The algorithm, called “Discordant”, takes two arrays of integers as input and returns the number of pairs of discordant elements in the arrays. It conducts a brute-force search by comparing each element of the arrays with all the other elements to count the number of discordant pairs.

## Step-by-Step Explanation

Here is a step-by-step explanation of how the Discordant algorithm works:

- Initialize a variable ‘c’ to zero to count the number of discordant pairs of elements in the two arrays.
- Start a loop from zero to the length of the first array minus two (i.e., the second-last element). This loop selects an element of the first array as the “reference” element.
- Within the first loop, start a nested loop from the next element of the outer loop until the last element of the first array. This nested loop selects another element of the first array as the “comparing” element.
- If the indices of the two elements are different (i.e., not the same element), check whether they are discordant or not.
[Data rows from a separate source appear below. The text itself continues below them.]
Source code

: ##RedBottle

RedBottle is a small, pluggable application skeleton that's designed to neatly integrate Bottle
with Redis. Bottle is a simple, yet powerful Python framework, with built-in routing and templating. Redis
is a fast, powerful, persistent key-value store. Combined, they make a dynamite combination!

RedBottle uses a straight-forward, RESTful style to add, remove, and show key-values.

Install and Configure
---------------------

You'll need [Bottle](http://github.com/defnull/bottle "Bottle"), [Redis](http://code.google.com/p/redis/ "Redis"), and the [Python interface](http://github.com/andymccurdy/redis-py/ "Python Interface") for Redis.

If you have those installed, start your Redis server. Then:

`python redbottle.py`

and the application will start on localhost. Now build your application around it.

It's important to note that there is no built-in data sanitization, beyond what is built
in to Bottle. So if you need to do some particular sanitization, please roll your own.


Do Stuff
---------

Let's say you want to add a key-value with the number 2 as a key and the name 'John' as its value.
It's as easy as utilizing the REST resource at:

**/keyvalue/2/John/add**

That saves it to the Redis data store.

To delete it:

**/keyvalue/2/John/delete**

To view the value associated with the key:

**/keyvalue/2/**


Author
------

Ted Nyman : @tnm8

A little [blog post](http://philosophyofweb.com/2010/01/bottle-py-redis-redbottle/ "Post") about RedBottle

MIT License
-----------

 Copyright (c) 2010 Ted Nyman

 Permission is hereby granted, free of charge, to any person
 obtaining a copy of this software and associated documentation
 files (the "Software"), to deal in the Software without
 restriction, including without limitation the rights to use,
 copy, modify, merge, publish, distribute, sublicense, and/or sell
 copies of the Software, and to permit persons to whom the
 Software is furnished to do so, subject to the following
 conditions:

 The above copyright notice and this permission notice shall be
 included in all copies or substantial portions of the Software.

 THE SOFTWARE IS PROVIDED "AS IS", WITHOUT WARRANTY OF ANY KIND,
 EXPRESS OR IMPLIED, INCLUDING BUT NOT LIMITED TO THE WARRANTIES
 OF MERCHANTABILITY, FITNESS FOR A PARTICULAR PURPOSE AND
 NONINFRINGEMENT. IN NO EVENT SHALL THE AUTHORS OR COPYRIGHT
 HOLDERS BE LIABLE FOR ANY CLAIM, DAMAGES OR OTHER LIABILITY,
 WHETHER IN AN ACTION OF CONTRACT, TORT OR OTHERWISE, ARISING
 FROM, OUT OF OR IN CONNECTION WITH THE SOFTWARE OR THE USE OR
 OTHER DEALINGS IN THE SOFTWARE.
Elements are discordant if the reference element is smaller than the comparing element in the first array and larger than the comparing element in the second array, or if the reference element is larger than the comparing element in the first array and smaller than the comparing element in the second array.
- If the two elements are discordant, increment the value of ‘c’.
- Continue the nested loop until the last element of the first array.
- Continue the outer loop until the second-last element of the first array.
- Once the loops are finished, return the value of ‘c’.

## Complexity Analysis

The Discordant algorithm uses a brute-force search technique to check each pair of elements in the two arrays. Therefore, the time complexity of the algorithm is O(n^2) where ‘n’ is the length of the input arrays. In other words, the runtime of the algorithm increases quadratically with the length of the input arrays. Since the algorithm doesn’t use any extra space other than a few integer variables, its space complexity is O(1). For smaller arrays, the brute-force search technique used by the algorithm may be computationaly efficient. However, for larger arrays, the time complexity might become unmanageable, and more efficient algorithms should be employed.